1

I'm trying to insert Arabic text into a pdf using pdfbox

File myFile = new File("src/arabic/arial.ttf");
PDFont font = PDType0Font.load(doc, myFile);
PDPageContentStream contentStream = new PDPageContentStream(doc, page,true,true);
contentStream.beginText();
contentStream.setFont(font, 12);
contentStream.newLineAtOffset(30, 40);
String arabicText = "عطي يونيكود رقما فريدا لكل حرف" ;
          // System.setProperty("ste.encoding", "UTF-8");
contentStream.showText(arabicText);
contentStream.endText();
contentStream.close();

The Arabic text appears as disconnected text in the resultant pdf.

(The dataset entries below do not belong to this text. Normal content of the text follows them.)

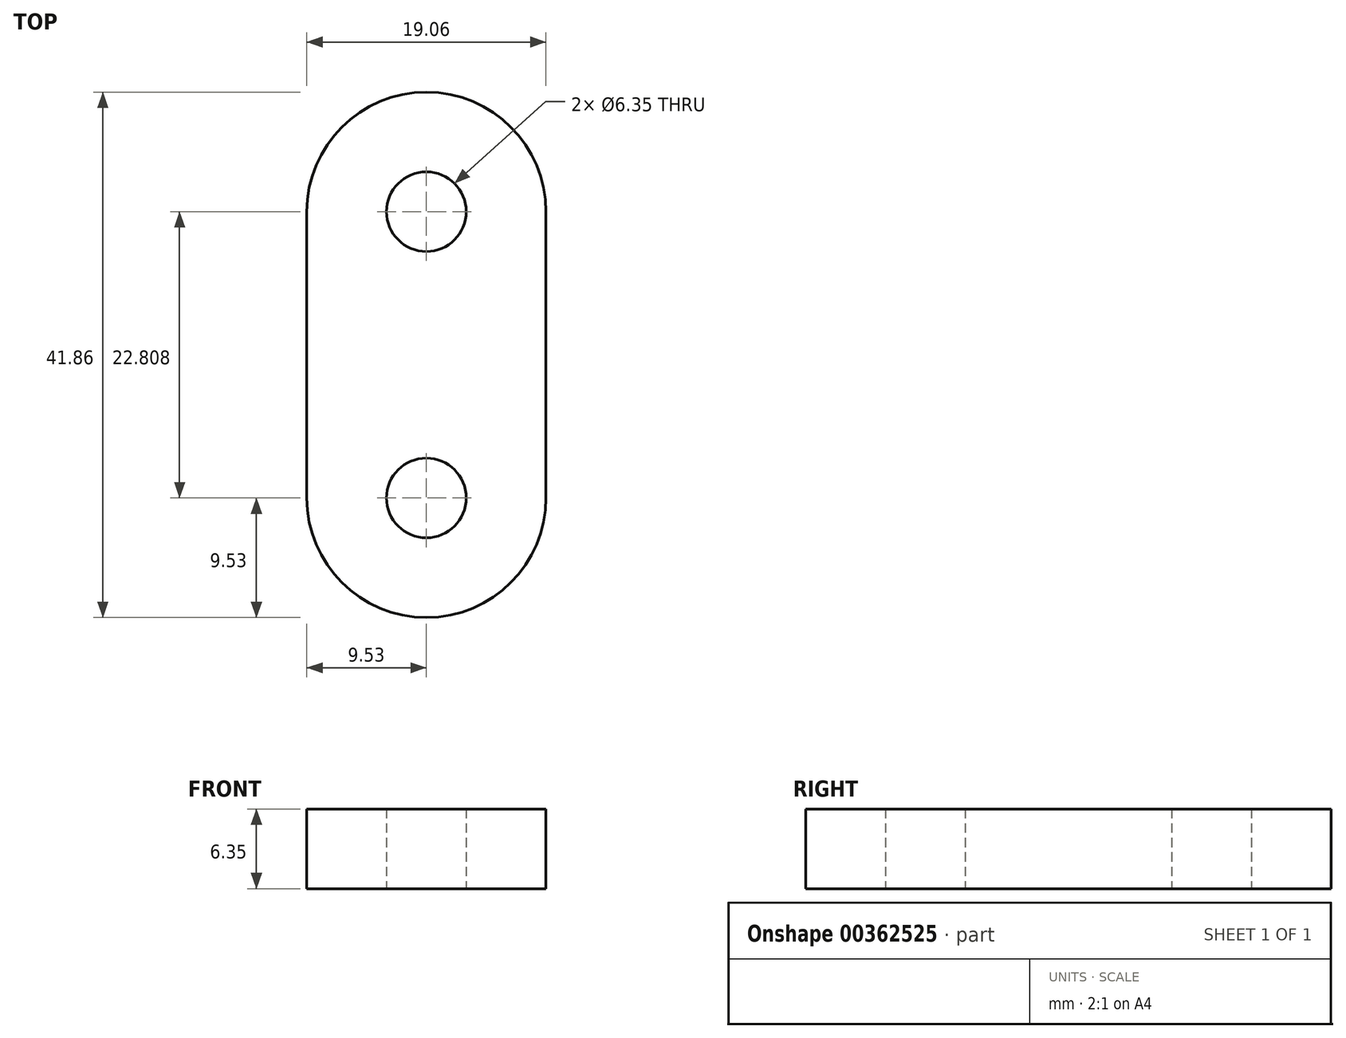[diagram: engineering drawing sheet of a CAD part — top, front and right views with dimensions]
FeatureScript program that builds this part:
annotation { "Feature Type Name" : "Feature", "Feature Type Description" : "" }
export const myFeature = defineFeature(function(context is Context, id is Id, definition is map)
    precondition{}
    {
        {
            var Q0;
            Q0=qCreatedBy(makeId("Top.planeOp"),FACE);
            var sketch = newSketch(context, id + "F0", { "sketchPlane" : qUnion([Q0])});
            skLineSegment(sketch, "E0", {"start": v(0, 0) * mm, "end": v(0, 22.8) * mm});
            skCircle(sketch, "E1", {"center": v(0, 22.8) * mm, "radius": 3.18 * mm});
            skCircle(sketch, "E2", {"center": v(0, 22.8) * mm, "radius": 9.53 * mm});
            skCircle(sketch, "E3", {"center": v(0, 0) * mm, "radius": 3.18 * mm});
            skCircle(sketch, "E4", {"center": v(0, 0) * mm, "radius": 9.53 * mm});
            skLineSegment(sketch, "E5", {"start": v(-9.53, 22.8) * mm, "end": v(-9.53, 0) * mm});
            skLineSegment(sketch, "E6", {"start": v(9.53, 22.8) * mm, "end": v(9.53, 0) * mm});
            skSolve(sketch);
        }
        {
            var Q0;
            Q0 = qSketchRegion(id + "F0", true);
            extrude(context, id + "F1", {"entities" : qUnion([Q0]), "depth" : 6.35 * mm});
        }
    });
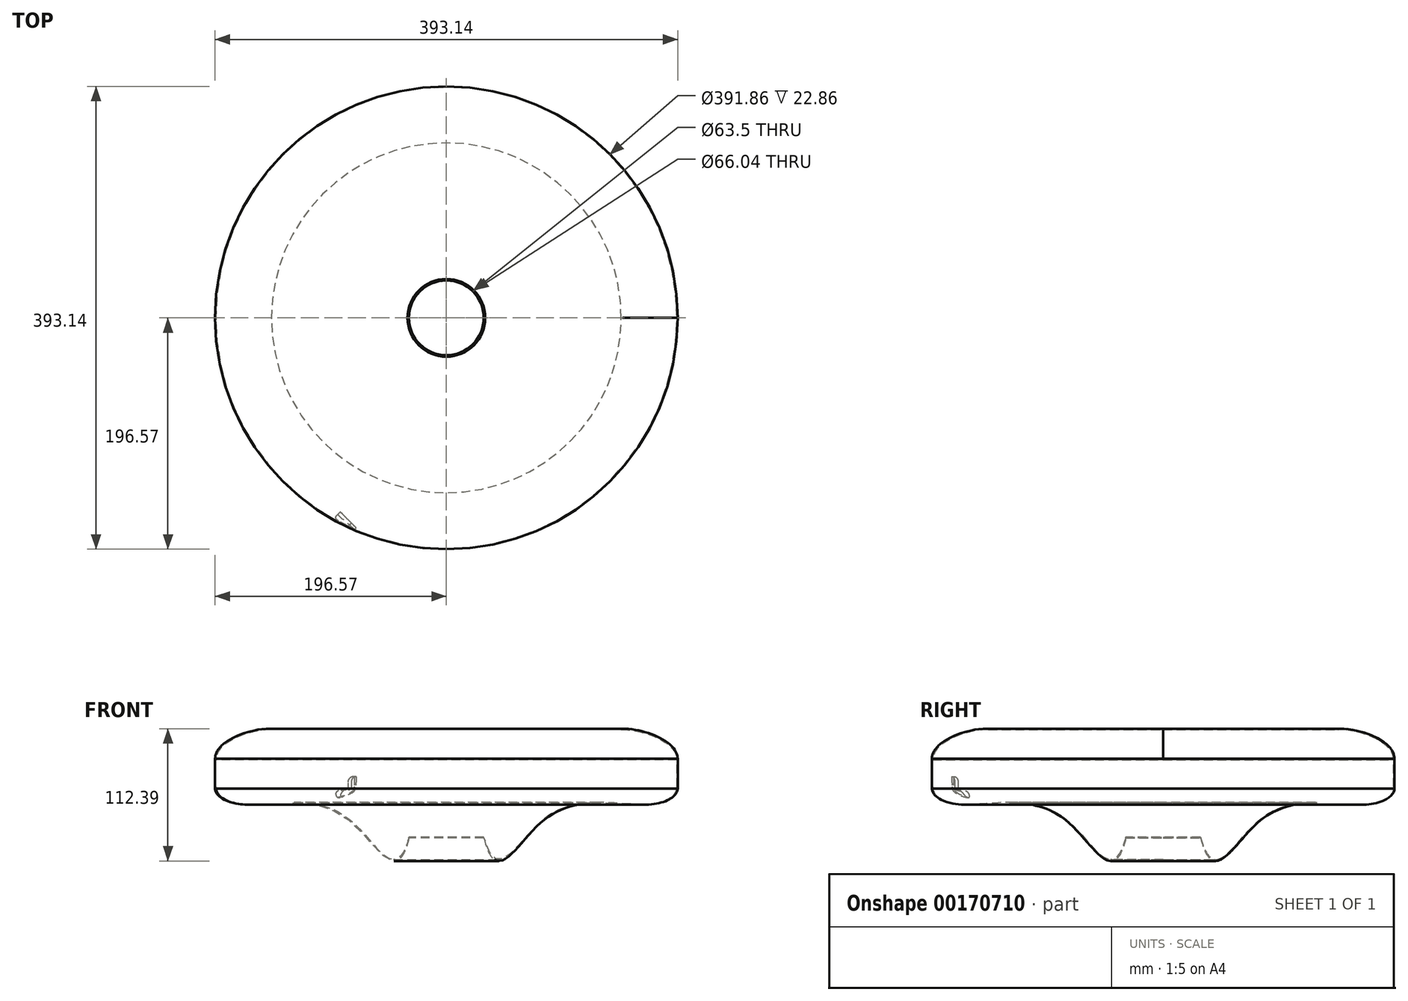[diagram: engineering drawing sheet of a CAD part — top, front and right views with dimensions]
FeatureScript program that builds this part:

  • Possible duplicate of [Writing Arabic Characters with PDFBox in their correct presentation form without being separated](https://stackoverflow.com/questions/48284888/writing-arabic-characters-with-pdfbox-in-their-correct-presentation-form-without) – mkl Jan 20 '18 at 22:42

1 Answers1

1

(This applies for PDFBox 2.0, not for earlier versions)

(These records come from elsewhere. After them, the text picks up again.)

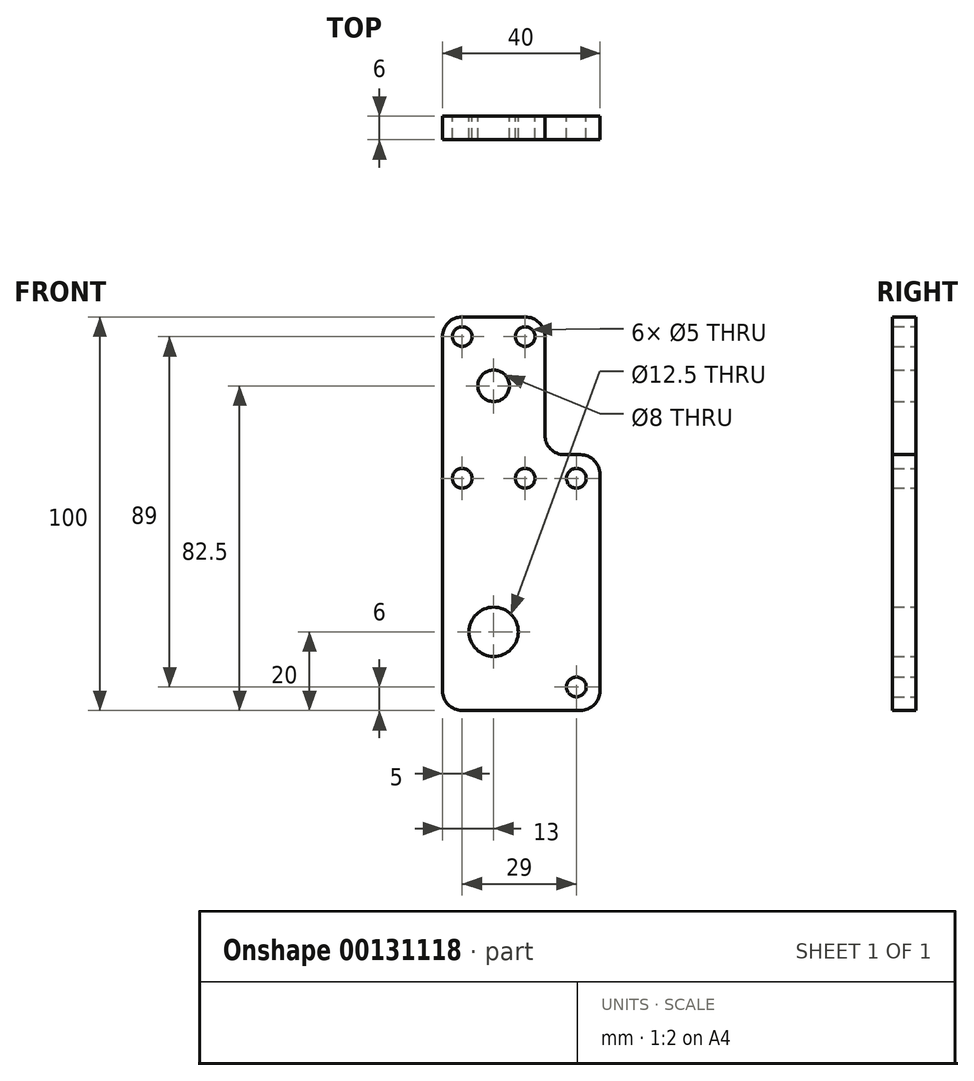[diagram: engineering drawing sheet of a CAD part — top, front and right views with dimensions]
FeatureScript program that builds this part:
annotation { "Feature Type Name" : "Feature", "Feature Type Description" : "" }
export const myFeature = defineFeature(function(context is Context, id is Id, definition is map)
    precondition{}
    {
        {
            var Q0;
            Q0=qCreatedBy(makeId("Front.planeOp"),FACE);
            var sketch = newSketch(context, id + "F0", { "sketchPlane" : qUnion([Q0])});
            skLineSegment(sketch, "E0.bottom", {"start": v(0, 27) * mm, "end": v(13, 27) * mm, "construction": true});
            skLineSegment(sketch, "E0.top", {"start": v(0, -27) * mm, "end": v(13, -27) * mm});
            skLineSegment(sketch, "E0.right", {"start": v(13, 27) * mm, "end": v(13, -27) * mm, "construction": true});
            skLineSegment(sketch, "E1", {"start": v(26, 38) * mm, "end": v(40, 38) * mm});
            skLineSegment(sketch, "E2", {"start": v(40, 38) * mm, "end": v(40, -27) * mm});
            skLineSegment(sketch, "E3", {"start": v(40, -27) * mm, "end": v(13, -27) * mm});
            skLineSegment(sketch, "E4", {"start": v(0, 27) * mm, "end": v(0, -27) * mm});
            skPoint(sketch, "E5", {"position": v(13, -7) * mm});
            skLineSegment(sketch, "E6", {"start": v(34, -27) * mm, "end": v(34, 38) * mm, "construction": true});
            skPoint(sketch, "E7", {"position": v(34, -21) * mm});
            skPoint(sketch, "E8", {"position": v(34, 32) * mm});
            skLineSegment(sketch, "E9", {"start": v(5, -27) * mm, "end": v(5, 32) * mm, "construction": true});
            skPoint(sketch, "E10", {"position": v(5, 32) * mm});
            skLineSegment(sketch, "E11", {"start": v(5, 32) * mm, "end": v(21, 32) * mm, "construction": true});
            skPoint(sketch, "E12", {"position": v(21, 32) * mm});
            skPoint(sketch, "E13", {"position": v(26, 38) * mm});
            skLineSegment(sketch, "E14", {"start": v(26, 38) * mm, "end": v(26, 73) * mm});
            skLineSegment(sketch, "E15", {"start": v(26, 73) * mm, "end": v(0, 73) * mm});
            skPoint(sketch, "E16.end.orphan", {"position": v(0, 38) * mm});
            skLineSegment(sketch, "E17", {"start": v(0, 27) * mm, "end": v(0, 73) * mm});
            skPoint(sketch, "E18", {"position": v(5, 68) * mm});
            skPoint(sketch, "E19", {"position": v(21, 68) * mm});
            skPoint(sketch, "E20", {"position": v(13, 55.5) * mm});
            skSolve(sketch);
        }
        {
            var Q0;
            Q0=makeQuery(id+"F0.imprint","IMPRINT",FACE,{"disambiguationData":[TD([[makeQuery(id+"F0.imprint","IMPRINT",EDGE,{"derivedFrom":sQuery(id+"F0.wireOp",EDGE,"E0.top")}),1.0]])]});
            extrude(context, id + "F1", {"entities" : qUnion([Q0]), "depth" : 6 * mm});
        }
        {
            var Q0;
            Q0=sQuery(id+"F0.wireOp",VERTEX,"E5");
            var Q1;
            Q1=makeQuery(id+"F1.opExtrude","SWEPT_BODY",BODY,{"disambiguationData":[OSD([sQuery(id+"F0.wireOp",EDGE,"E0.top"),sQuery(id+"F0.wireOp",EDGE,"E1"),sQuery(id+"F0.wireOp",EDGE,"E2"),sQuery(id+"F0.wireOp",EDGE,"E3"),sQuery(id+"F0.wireOp",EDGE,"E4")])]});
            hole(context, id + "F2", {"style" : HoleStyle.SIMPLE, "endStyle" : HoleEndStyle.THROUGH, "oppositeDirection" : true, "holeDiameter" : 12.5 * mm, "locations" : qUnion([Q0]), "scope" : qUnion([Q1]), "isTappedThrough" : true});
        }
        {
            var Q0;
            Q0=sQuery(id+"F0.wireOp",VERTEX,"E7");
            var Q1;
            Q1=sQuery(id+"F0.wireOp",VERTEX,"E8");
            var Q2;
            Q2=makeQuery(id+"F1.opExtrude","SWEPT_BODY",BODY,{"disambiguationData":[OSD([sQuery(id+"F0.wireOp",EDGE,"E0.top"),sQuery(id+"F0.wireOp",EDGE,"E1"),sQuery(id+"F0.wireOp",EDGE,"E2"),sQuery(id+"F0.wireOp",EDGE,"E3"),sQuery(id+"F0.wireOp",EDGE,"E4")])]});
            hole(context, id + "F3", {"style" : HoleStyle.SIMPLE, "endStyle" : HoleEndStyle.THROUGH, "oppositeDirection" : true, "holeDiameter" : 5 * mm, "locations" : qUnion([Q0, Q1]), "scope" : qUnion([Q2]), "isTappedThrough" : true});
        }
        {
            var Q0;
            Q0=sQuery(id+"F0.wireOp",VERTEX,"E10");
            var Q1;
            Q1=sQuery(id+"F0.wireOp",VERTEX,"E12");
            var Q2;
            Q2=makeQuery(id+"F1.opExtrude","SWEPT_BODY",BODY,{"disambiguationData":[OSD([sQuery(id+"F0.wireOp",EDGE,"E0.top"),sQuery(id+"F0.wireOp",EDGE,"E1"),sQuery(id+"F0.wireOp",EDGE,"E2"),sQuery(id+"F0.wireOp",EDGE,"E3"),sQuery(id+"F0.wireOp",EDGE,"E4")])]});
            hole(context, id + "F4", {"style" : HoleStyle.SIMPLE, "endStyle" : HoleEndStyle.THROUGH, "oppositeDirection" : true, "holeDiameter" : 5 * mm, "locations" : qUnion([Q0, Q1]), "scope" : qUnion([Q2]), "isTappedThrough" : true});
        }
        {
            var Q0;
            Q0=sQuery(id+"F0.wireOp",VERTEX,"E18");
            var Q1;
            Q1=sQuery(id+"F0.wireOp",VERTEX,"E19");
            var Q2;
            Q2=makeQuery(id+"F1.opExtrude","SWEPT_BODY",BODY,{"disambiguationData":[OSD([sQuery(id+"F0.wireOp",EDGE,"E0.top"),sQuery(id+"F0.wireOp",EDGE,"E1"),sQuery(id+"F0.wireOp",EDGE,"E2"),sQuery(id+"F0.wireOp",EDGE,"E3"),sQuery(id+"F0.wireOp",EDGE,"E4"),sQuery(id+"F0.wireOp",EDGE,"E14"),sQuery(id+"F0.wireOp",EDGE,"E15"),sQuery(id+"F0.wireOp",EDGE,"E17")])]});
            hole(context, id + "F5", {"style" : HoleStyle.SIMPLE, "endStyle" : HoleEndStyle.THROUGH, "oppositeDirection" : true, "holeDiameter" : 5 * mm, "locations" : qUnion([Q0, Q1]), "scope" : qUnion([Q2]), "isTappedThrough" : true});
        }
        {
            var Q0;
            Q0=makeQuery(id+"F1.opExtrude","SWEPT_EDGE",EDGE,{"disambiguationData":[OSD([sQuery(id+"F0.wireOp",EDGE,"E15"),sQuery(id+"F0.wireOp",EDGE,"E17")])]});
            var Q1;
            Q1=makeQuery(id+"F1.opExtrude","SWEPT_EDGE",EDGE,{"disambiguationData":[OSD([sQuery(id+"F0.wireOp",EDGE,"E14"),sQuery(id+"F0.wireOp",EDGE,"E15")])]});
            var Q2;
            Q2=makeQuery(id+"F1.opExtrude","SWEPT_EDGE",EDGE,{"disambiguationData":[OSD([sQuery(id+"F0.wireOp",EDGE,"E1"),sQuery(id+"F0.wireOp",EDGE,"E14")])]});
            var Q3;
            Q3=makeQuery(id+"F1.opExtrude","SWEPT_EDGE",EDGE,{"disambiguationData":[OSD([sQuery(id+"F0.wireOp",EDGE,"E1"),sQuery(id+"F0.wireOp",EDGE,"E2")])]});
            var Q4;
            Q4=makeQuery(id+"F1.opExtrude","SWEPT_EDGE",EDGE,{"disambiguationData":[OSD([sQuery(id+"F0.wireOp",EDGE,"E2"),sQuery(id+"F0.wireOp",EDGE,"E3")])]});
            var Q5;
            Q5=makeQuery(id+"F1.opExtrude","SWEPT_EDGE",EDGE,{"disambiguationData":[OSD([sQuery(id+"F0.wireOp",EDGE,"E0.top"),sQuery(id+"F0.wireOp",EDGE,"E4")])]});
            fillet(context, id + "F6", {"entities" : qUnion([Q0, Q1, Q2, Q3, Q4, Q5]), "radius" : 5 * mm, "tangentPropagation" : true, "allowEdgeOverflow" : false});
        }
        {
            var Q0;
            Q0=sQuery(id+"F0.wireOp",VERTEX,"E20");
            var Q1;
            Q1=makeQuery(id+"F1.opExtrude","SWEPT_BODY",BODY,{"disambiguationData":[OSD([sQuery(id+"F0.wireOp",EDGE,"E0.top"),sQuery(id+"F0.wireOp",EDGE,"E1"),sQuery(id+"F0.wireOp",EDGE,"E2"),sQuery(id+"F0.wireOp",EDGE,"E3"),sQuery(id+"F0.wireOp",EDGE,"E4"),sQuery(id+"F0.wireOp",EDGE,"E14"),sQuery(id+"F0.wireOp",EDGE,"E15"),sQuery(id+"F0.wireOp",EDGE,"E17")])]});
            hole(context, id + "F7", {"style" : HoleStyle.SIMPLE, "endStyle" : HoleEndStyle.BLIND, "oppositeDirection" : true, "holeDiameter" : 8 * mm, "holeDepth" : 20 * mm, "locations" : qUnion([Q0]), "scope" : qUnion([Q1])});
        }
    });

You have to do this yourself. I can't explain it for Arabic, but for "western" glyphs:

stream.showText("film \uFB01lm");

Create a PDF with that one, then try to mark the "f" or the "l" in the second word - you can't, because it is one entity.

The first word has "f" and "i" as separate characters, the second one has the latin small ligature fi (U+FB01). So you'd have to do some preprocessing yourself to replace such combinations when your font supports them. Good luck!

Tilman Hausherr
  • 17,731
  • 7
  • 58
  • 97